Foreign funding of referendum-related campaigns
Facebook no longer accepting Eighth Amendment referendum ads from outside Ireland https://t.co/zo37ixxMCd via @rtenews pic.twitter.com/StLNv4FoPJ— RTÉ (@rte) May 8, 2018
In the midst of the debate around Facebook's role in determining electoral results, foreign funding coming from the U.S. became a controversial topic in the context of the Irish referendum. The CIVICUS Monitor had previously reported on the distressing defamation campaign against organisations advocating in favour of repealing the 8th amendment. Groups supporting a "no" vote in the referendum were also in the spotlight due to the opaque funding of online advertisements. According to an investigation by Channel 4, anonymous social media pages and websites trying to influence undecided voters were linked to foreign servers.
Due to the tension around the topic, Facebook decided to ban advertising linked to the referendum from organisations located outside Ireland, while Google stopped even domestic advertisements linked to the referendum. Opinions on such measures were divided. Pro-life campaigners raised the issue of freedom of expression and questioned “whether foreign election interference is remotely significant enough to merit such a blanket crackdown”. On the other hand, Together for Yes Campaign Co-Director Ailbhe Smyth supported the move as it created a “level playing field between all sides” so that the integrity of campaigns on the referendum would depend on the “strength of their argument and power of personal testimony, not by the depth of their pockets”. ICCL also stressed that “freedom of speech is not equivalent to freedom to buy advertising or column inches”.
Welcomed calls for permanent electoral commission
#8thref has shown need for updated legislation and requirement of an electoral commission. I put this to @campaignforleo and Gov in Dáil calling on them to establish the same. pic.twitter.com/Wxr7mnb2uO— James Lawless (@lawlessj) May 29, 2018
Irish civil society organisations welcomed a call to establish a permanent electoral commission that would regulate the electoral register and monitor campaign financing.
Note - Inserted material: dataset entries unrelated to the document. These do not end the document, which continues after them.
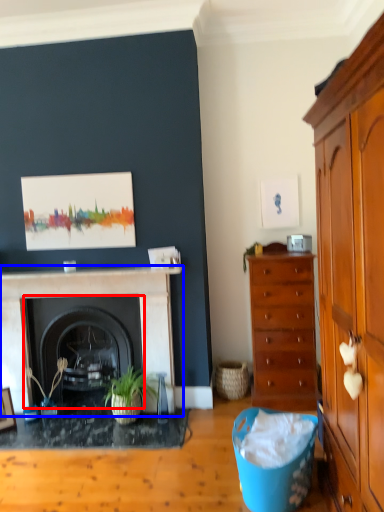
Question: Which object is further to the camera taking this photo, fireplace (highlighted by a red box) or fireplace (highlighted by a blue box)?

Choices:
 (A) fireplace
 (B) fireplace

Answer: (A)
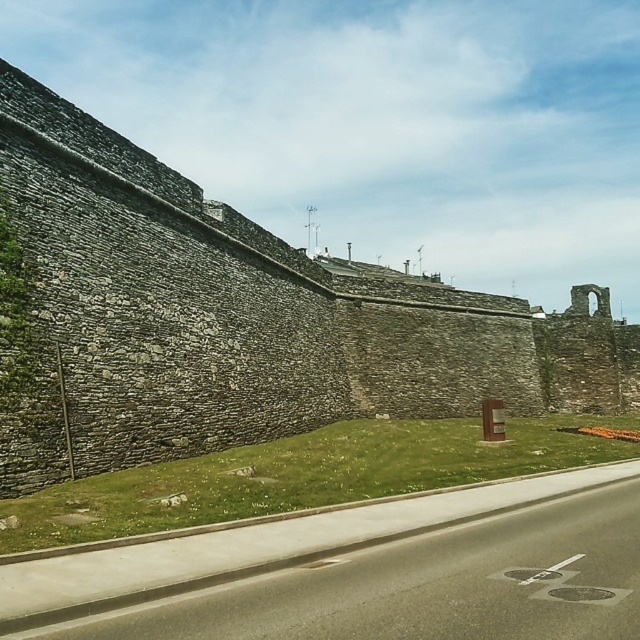
You are standing in a park and see the gray stone wall at center and the green grass at lower center. Which object is located to the right of the other?

The gray stone wall at center is to the right of the green grass at lower center.

You are standing at the base of the historical stone wall and want to walk to the asphalt road at lower center. According to the scene, which direction should you head relative to the green grass at lower center?

The asphalt road at lower center is located above the green grass at lower center, so you should head upwards towards the asphalt road at lower center.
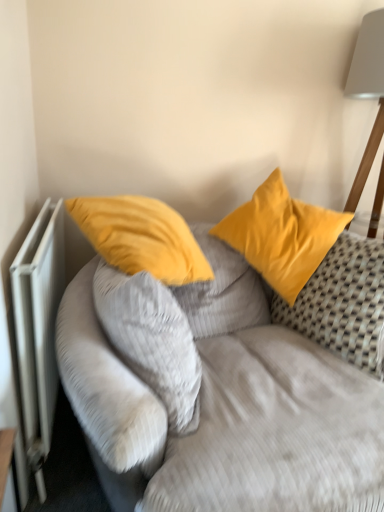
Question: From the image's perspective, is matte yellow pillow at center, which is the 1th pillow from left to right, above or below velvet yellow pillows at upper center?

Choices:
 (A) below
 (B) above

Answer: (B)

Question: Is point (155, 373) positioned closer to the camera than point (244, 454)?

Choices:
 (A) farther
 (B) closer

Answer: (A)

Question: Which of these objects is positioned farthest from the velvet yellow pillows at upper center?

Choices:
 (A) white metallic radiator at left
 (B) satin yellow pillow at upper right, which is the 1th pillow from right to left
 (C) matte yellow pillow at center, the second pillow when ordered from right to left

Answer: (A)

Question: Which of these objects is positioned farthest from the velvet yellow pillows at upper center?

Choices:
 (A) white metallic radiator at left
 (B) satin yellow pillow at upper right, which is the second pillow in left-to-right order
 (C) matte yellow pillow at center, the second pillow when ordered from right to left

Answer: (A)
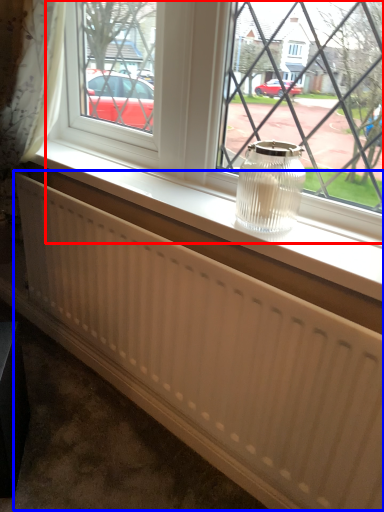
Question: Among these objects, which one is farthest to the camera, window (highlighted by a red box) or radiator (highlighted by a blue box)?

Choices:
 (A) window
 (B) radiator

Answer: (B)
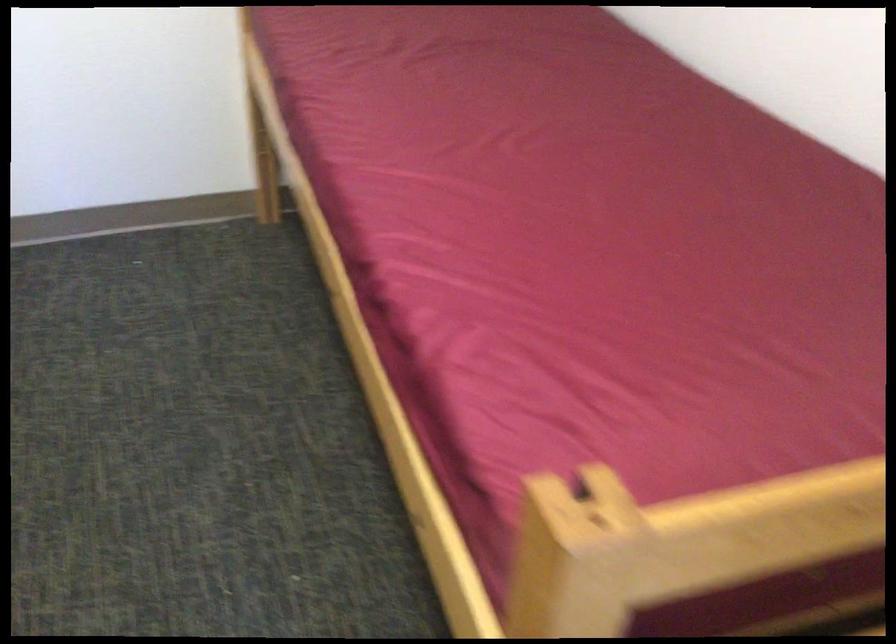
Currently, the electoral register is managed by local authorities, while the Standards in Public Office Commission (SIPO) controls the funding mechanisms. Member of parliament from the opposition Fianna Fail Party, James Lawless, stated that:
" [A commission would] help deal with a number of issues specifically relating to campaigning such as whether limits should be placed on the use of campaign posters, the lack of spending caps in referendum campaigns, whether the broadcasting moratorium is practical given the emergence of social media and the lack of regulation in relation to online campaigning".
People with disabilities face barriers in taking part in political activities
Christine Fenton has Myalgic Encephalomyelitis, a disability which requires the support of a personal assistant. Fenton reported that according to the contract with the organisation that provides her with a personal assistant, she is prohibited from having her assistant with her when she takes part in political activities. Fenton indicated that such prohibitions limit people with disabilities from participating in protests and being civically active. She asserted that such political participation is a fundamental right "of any individual" and when such is prevented, "it is an abuse of power”.